Instructions to follow – Below this line is a listing that includes pictures. Copy exactly, and only, the lines from the one containing "Root distribution of" through the one containing "Figure 6. Structural"; the pictures do not go in the copy.

Data extract –
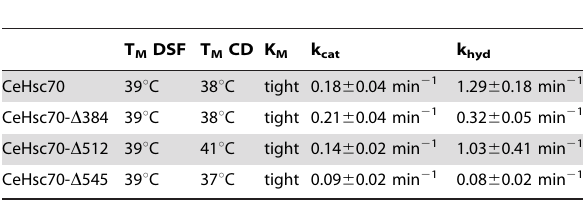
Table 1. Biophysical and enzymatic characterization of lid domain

...

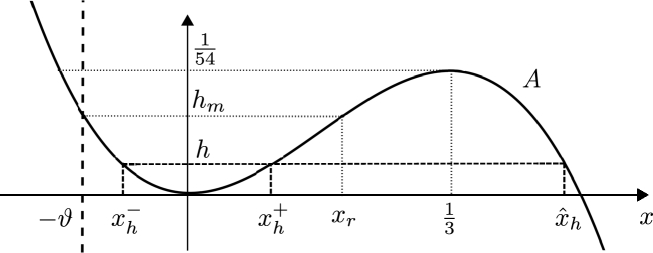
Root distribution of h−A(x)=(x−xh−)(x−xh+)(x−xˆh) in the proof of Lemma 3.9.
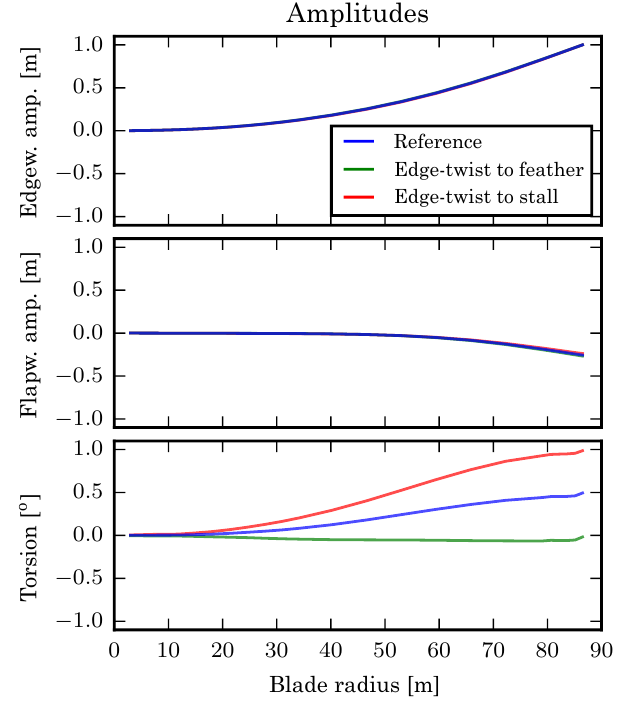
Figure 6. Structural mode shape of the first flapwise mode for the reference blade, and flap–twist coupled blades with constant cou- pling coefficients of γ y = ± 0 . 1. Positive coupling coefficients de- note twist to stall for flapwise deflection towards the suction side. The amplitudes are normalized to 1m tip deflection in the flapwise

...

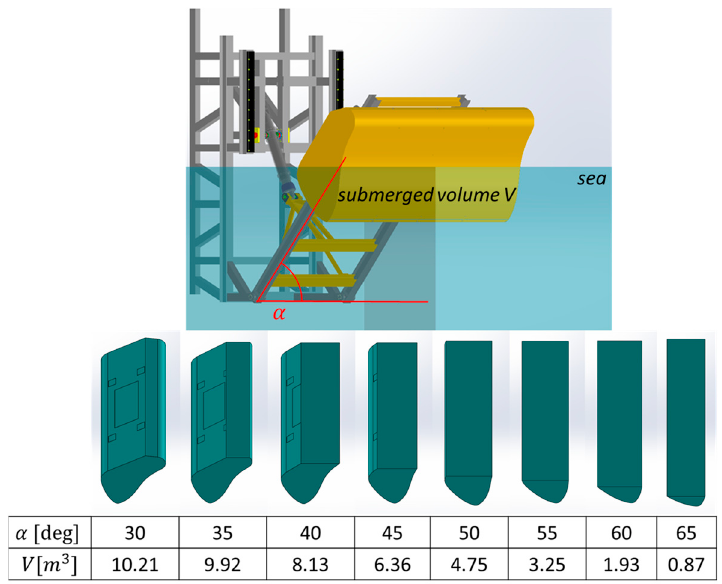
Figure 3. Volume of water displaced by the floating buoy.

Answer for this exercise –
Root distribution of h−A(x)=(x−xh−)(x−xh+)(x−xˆh) in the proof of Lemma 3.9.
Figure 6. Structural mode shape of the first flapwise mode for the reference blade, and flap–twist coupled blades with constant cou- pling coefficients of γ y = ± 0 . 1. Positive coupling coefficients de- note twist to stall for flapwise deflection towards the suction side. The amplitudes are normalized to 1m tip deflection in the flapwise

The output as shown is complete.